Soldiers think physical and mental abuse in the Army is commonplace, a survey by the Army suggests.
The figures follow findings of rape and beatings at Deepcut
It found 85% of the 2,000 soldiers asked believed bullying existed in the army and there were reports of sexual and racial discrimination.
The figures were missing from the Army's Continuous Attitudes Survey, released to MPs in October. The Liberal Democrats have demanded an explanation.
The Ministry of Defence has said it is determined to stamp out bullying.
It is investigating why the bullying figures were not in the report when it was released to the House of Commons library.
"What it is definitely not, is a cover-up," an MoD spokesman told BBC News.
"I suspect it is an administrative error, but we are investigating."

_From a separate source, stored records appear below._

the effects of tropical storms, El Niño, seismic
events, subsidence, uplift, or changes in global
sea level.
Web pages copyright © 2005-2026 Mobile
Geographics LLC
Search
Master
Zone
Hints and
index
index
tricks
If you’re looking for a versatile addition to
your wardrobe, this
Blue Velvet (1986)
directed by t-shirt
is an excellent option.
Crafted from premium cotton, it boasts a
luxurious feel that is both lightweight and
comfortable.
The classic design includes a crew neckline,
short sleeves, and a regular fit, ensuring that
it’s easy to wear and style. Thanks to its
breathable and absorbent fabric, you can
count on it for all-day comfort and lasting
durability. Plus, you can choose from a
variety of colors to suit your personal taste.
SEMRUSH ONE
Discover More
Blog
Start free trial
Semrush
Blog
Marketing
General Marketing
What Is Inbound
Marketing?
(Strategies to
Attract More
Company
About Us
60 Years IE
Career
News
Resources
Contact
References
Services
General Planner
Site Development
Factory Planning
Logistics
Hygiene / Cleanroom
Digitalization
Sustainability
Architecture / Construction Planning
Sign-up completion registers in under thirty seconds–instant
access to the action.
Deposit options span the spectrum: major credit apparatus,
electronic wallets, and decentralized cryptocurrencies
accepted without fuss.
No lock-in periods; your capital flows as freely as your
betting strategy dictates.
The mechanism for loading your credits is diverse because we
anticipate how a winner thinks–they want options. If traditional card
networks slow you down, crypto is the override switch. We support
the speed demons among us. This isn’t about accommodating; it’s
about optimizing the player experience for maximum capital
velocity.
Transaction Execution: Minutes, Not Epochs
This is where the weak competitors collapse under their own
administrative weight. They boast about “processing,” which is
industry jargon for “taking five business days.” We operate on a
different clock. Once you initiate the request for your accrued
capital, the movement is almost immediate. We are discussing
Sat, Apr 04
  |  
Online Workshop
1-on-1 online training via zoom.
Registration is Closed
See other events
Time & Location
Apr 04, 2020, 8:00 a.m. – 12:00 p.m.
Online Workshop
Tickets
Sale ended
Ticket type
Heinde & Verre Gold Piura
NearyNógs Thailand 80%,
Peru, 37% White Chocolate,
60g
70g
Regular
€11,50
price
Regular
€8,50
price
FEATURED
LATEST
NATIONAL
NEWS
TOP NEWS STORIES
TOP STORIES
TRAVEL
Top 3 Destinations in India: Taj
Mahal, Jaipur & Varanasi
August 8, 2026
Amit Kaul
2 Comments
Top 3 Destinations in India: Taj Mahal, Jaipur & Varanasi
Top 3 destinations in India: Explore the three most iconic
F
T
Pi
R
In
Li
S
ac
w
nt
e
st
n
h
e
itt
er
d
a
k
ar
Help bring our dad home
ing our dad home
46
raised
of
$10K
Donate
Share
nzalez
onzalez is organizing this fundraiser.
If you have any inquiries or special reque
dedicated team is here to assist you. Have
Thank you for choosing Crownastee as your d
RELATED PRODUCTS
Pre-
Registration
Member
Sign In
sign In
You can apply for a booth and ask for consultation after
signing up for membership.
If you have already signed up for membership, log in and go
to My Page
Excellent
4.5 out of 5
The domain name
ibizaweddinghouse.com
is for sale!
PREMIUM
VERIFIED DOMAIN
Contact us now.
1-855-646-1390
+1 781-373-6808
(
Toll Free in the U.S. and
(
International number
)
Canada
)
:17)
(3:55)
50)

He said the figures had been on the MoD website since the report was released.
The Army's Continuous Attitude Survey revealed half of soldiers thought sexual discrimination took place.
About one third of troops believed colleagues suffered racial discrimination.
Only a quarter claimed to be happy with procedures for dealing with complaints about bullying and harassment.
However, the MoD pointed out that only 7% of soldiers said they had been bullied in the past 12 months.
Liberal Democrat defence spokesman Paul Keetch said of the bullying figures: "Frankly, there's some pretty harrowing reading here."
The details come in the wake of fresh calls for a public inquiry at the Deepcut base in Surrey.
A police investigation into the deaths of four recruits at the base between 1995 and 2002 uncovered over 100 claims of rape, racism and beatings.
An independent review, but not a full public inquiry, has been announced by the government.
The MoD denied bullying was prevalent in the army and said it had a zero-tolerance approach to it.